Ms May will attempt to drum up support for her withdrawal agreement – approved by EU leaders on Sunday – while hoping to overcome huge opposition to it in the Commons ahead of MPs’ “meaningful vote” in December.

She will warn MPs that rejecting her plan will “open the door to more division and uncertainty, with all the risks that will entail”. Reports suggested she would seek a TV debate with Mr Corbyn as part of that campaign.

Responding to those reports, a Labour spokesperson said on Sunday night: “Jeremy would relish a head to head debate with Theresa May about her botched Brexit deal and the future of our country.”

Mr Corbyn has said the deal represents ”the result of a miserable failure of negotiation that leaves us with the worst of all worlds”.

Nicola Sturgeon, the Scottish first minister, had already thrown her hat in the ring.
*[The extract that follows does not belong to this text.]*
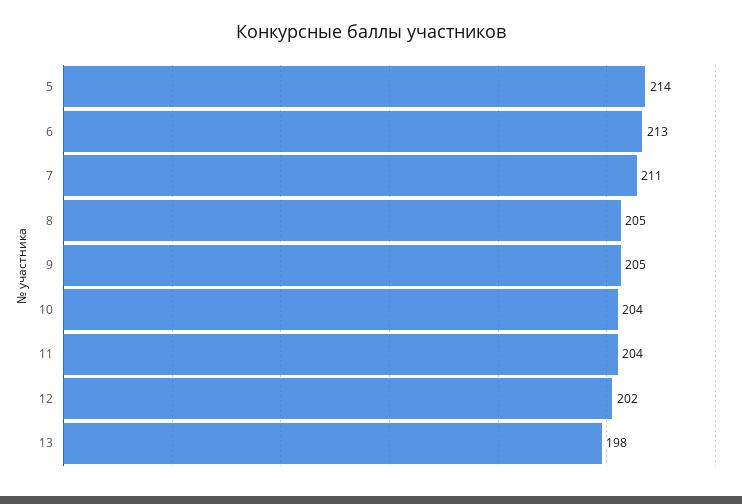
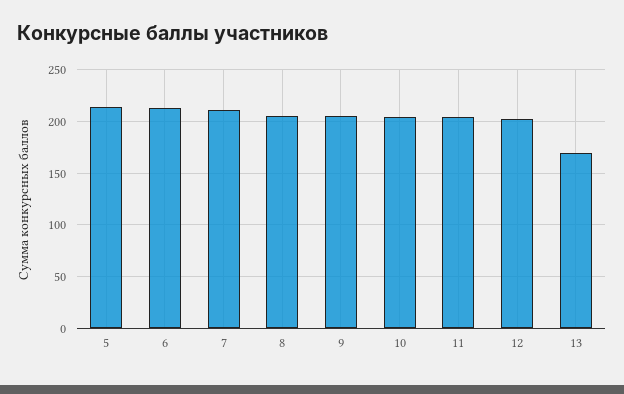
13: 198 -> 170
She tweeted on Saturday: “I’d be up for a full leaders debate on the ‘deal’.”

Ms May is due to face the Commons again now that her plan has won EU approval, and is expected to tell parliamentary colleagues: “Our duty as a parliament over these coming weeks is to examine this deal in detail, to debate it respectfully, to listen to our constituents and decide what is in our national interest.

“There is a choice which MPs will have to make. We can back this deal, deliver on the vote of the referendum and move on to building a brighter future of opportunity and prosperity for all our people.

“Or this house can choose to reject this deal and go back to square one.”

More than 80 Tories have rejected the deal, with opposition parties – and Mrs May’s allies in the DUP – also set to oppose it.

Earlier on Sunday foreign secretary Jeremy Hunt insisted Ms May could carry on as prime minister if she was defeated. Pressed on whether the government could collapse in that scenario, he added: “It’s not possible to rule out anything.”